WHAT THE TASK ASKS
State how many lines of the records contain the string "Lernwerkstätten", treating uppercase and lowercase letters as distinct. Give only the number.
• • •
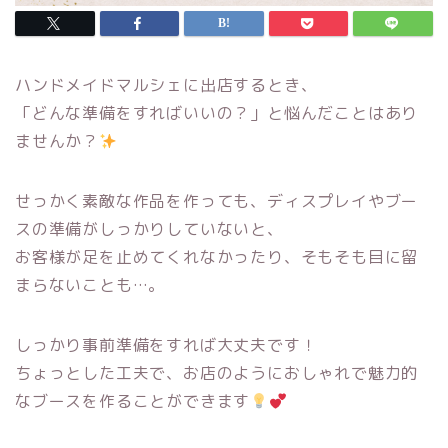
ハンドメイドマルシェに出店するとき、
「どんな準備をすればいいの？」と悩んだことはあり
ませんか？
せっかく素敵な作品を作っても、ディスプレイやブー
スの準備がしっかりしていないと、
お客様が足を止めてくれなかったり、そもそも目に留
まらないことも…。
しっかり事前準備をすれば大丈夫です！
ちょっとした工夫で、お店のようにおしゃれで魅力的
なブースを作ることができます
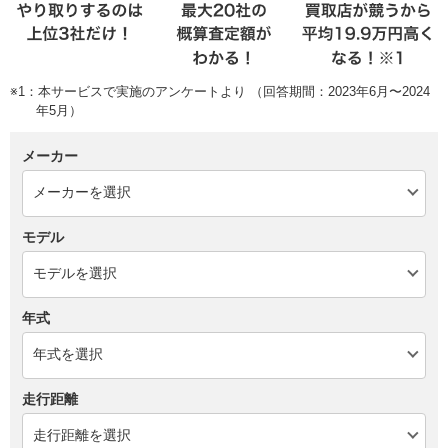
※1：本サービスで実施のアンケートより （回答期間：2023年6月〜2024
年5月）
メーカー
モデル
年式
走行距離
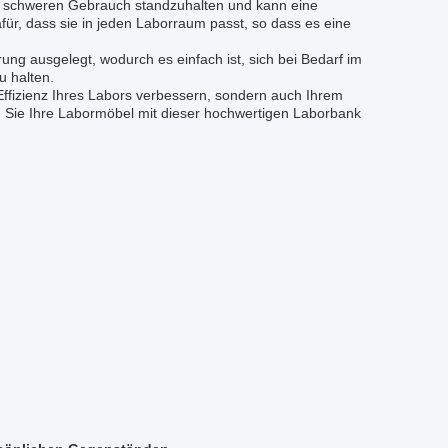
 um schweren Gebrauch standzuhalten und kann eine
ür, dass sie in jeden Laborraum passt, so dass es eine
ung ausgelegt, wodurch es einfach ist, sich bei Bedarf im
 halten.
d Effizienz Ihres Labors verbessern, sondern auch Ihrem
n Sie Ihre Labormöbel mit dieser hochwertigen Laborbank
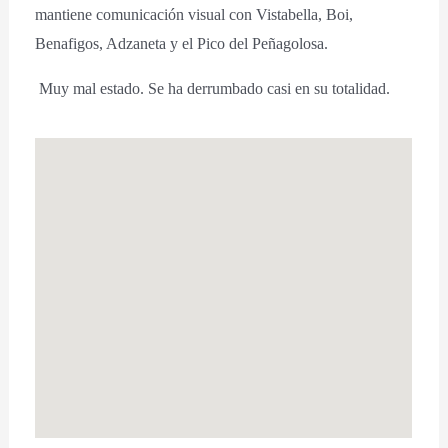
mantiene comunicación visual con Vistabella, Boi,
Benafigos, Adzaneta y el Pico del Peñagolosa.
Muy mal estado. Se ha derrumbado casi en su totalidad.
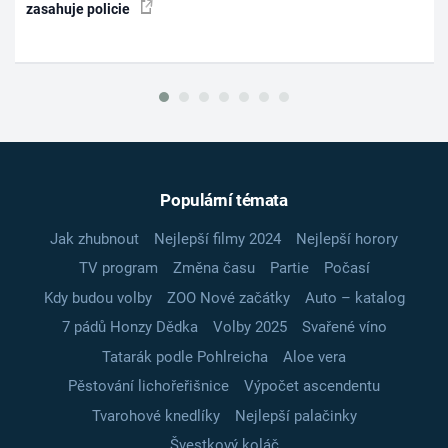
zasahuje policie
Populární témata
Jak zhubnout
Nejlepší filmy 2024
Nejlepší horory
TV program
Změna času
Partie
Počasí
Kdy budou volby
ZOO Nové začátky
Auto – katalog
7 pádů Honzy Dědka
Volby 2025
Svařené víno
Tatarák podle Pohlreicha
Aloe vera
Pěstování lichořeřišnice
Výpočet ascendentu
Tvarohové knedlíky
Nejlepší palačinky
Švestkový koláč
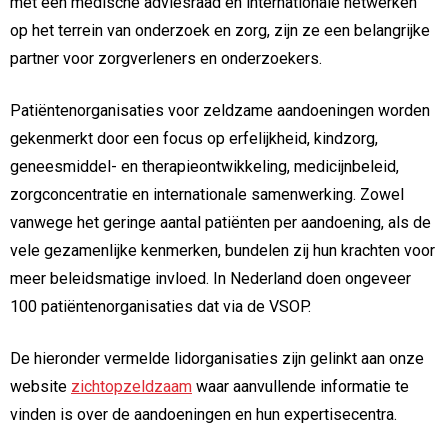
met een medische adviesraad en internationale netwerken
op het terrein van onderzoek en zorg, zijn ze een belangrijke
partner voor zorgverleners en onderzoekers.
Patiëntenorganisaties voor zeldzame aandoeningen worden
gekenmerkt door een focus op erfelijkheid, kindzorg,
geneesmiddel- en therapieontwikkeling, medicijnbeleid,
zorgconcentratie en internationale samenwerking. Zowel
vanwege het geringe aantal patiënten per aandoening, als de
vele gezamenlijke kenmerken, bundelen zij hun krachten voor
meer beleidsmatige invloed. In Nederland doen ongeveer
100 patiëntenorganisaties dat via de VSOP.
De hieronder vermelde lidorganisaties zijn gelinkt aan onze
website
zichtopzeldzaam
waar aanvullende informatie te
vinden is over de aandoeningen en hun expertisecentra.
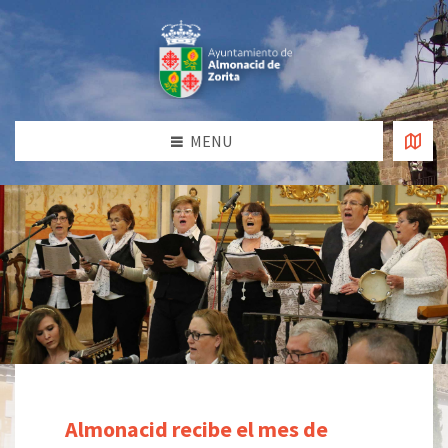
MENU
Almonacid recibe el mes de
• • •
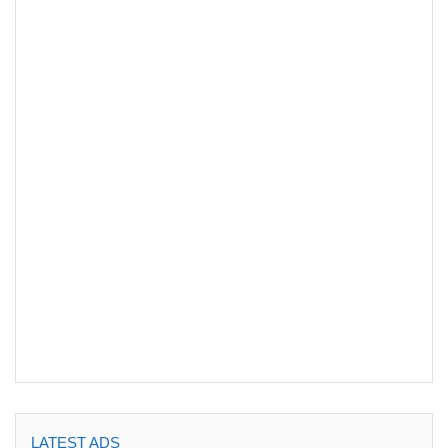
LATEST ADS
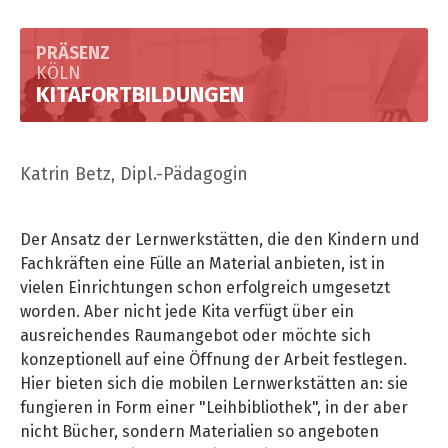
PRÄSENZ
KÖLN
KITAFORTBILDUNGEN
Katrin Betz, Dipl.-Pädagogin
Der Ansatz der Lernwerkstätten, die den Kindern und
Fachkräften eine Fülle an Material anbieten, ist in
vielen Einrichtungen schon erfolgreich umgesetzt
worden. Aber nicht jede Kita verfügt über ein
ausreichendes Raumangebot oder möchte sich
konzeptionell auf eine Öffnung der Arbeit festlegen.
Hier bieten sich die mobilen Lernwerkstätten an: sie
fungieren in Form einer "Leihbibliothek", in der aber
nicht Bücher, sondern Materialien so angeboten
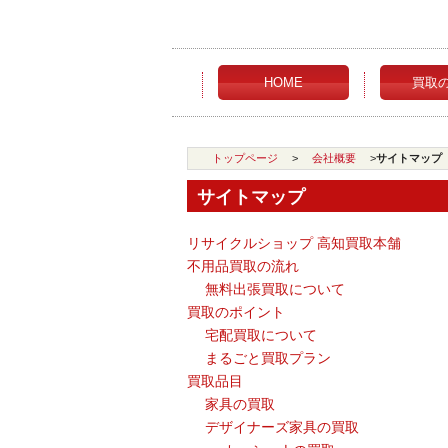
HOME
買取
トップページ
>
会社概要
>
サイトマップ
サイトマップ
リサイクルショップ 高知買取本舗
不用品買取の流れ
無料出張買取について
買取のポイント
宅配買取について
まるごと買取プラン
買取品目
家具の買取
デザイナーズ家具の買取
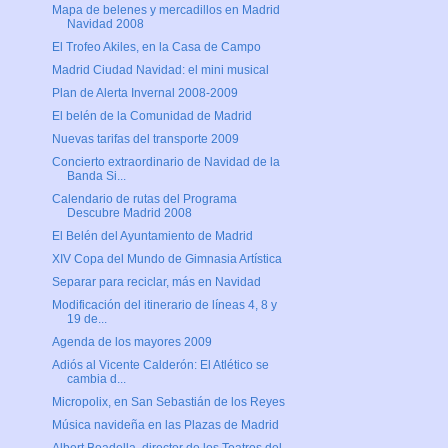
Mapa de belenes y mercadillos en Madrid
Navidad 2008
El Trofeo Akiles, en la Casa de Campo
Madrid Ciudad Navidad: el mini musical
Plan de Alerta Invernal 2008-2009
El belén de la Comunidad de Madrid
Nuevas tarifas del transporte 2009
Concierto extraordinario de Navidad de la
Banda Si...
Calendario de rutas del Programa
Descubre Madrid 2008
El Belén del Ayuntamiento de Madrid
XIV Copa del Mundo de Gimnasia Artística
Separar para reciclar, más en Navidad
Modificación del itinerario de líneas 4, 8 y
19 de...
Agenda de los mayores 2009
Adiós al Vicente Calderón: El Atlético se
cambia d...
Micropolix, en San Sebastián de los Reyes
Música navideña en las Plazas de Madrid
• • •
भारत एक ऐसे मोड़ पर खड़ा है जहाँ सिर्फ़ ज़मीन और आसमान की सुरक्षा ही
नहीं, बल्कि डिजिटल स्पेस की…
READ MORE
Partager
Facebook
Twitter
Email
• • •
YOUR SOLUTION
2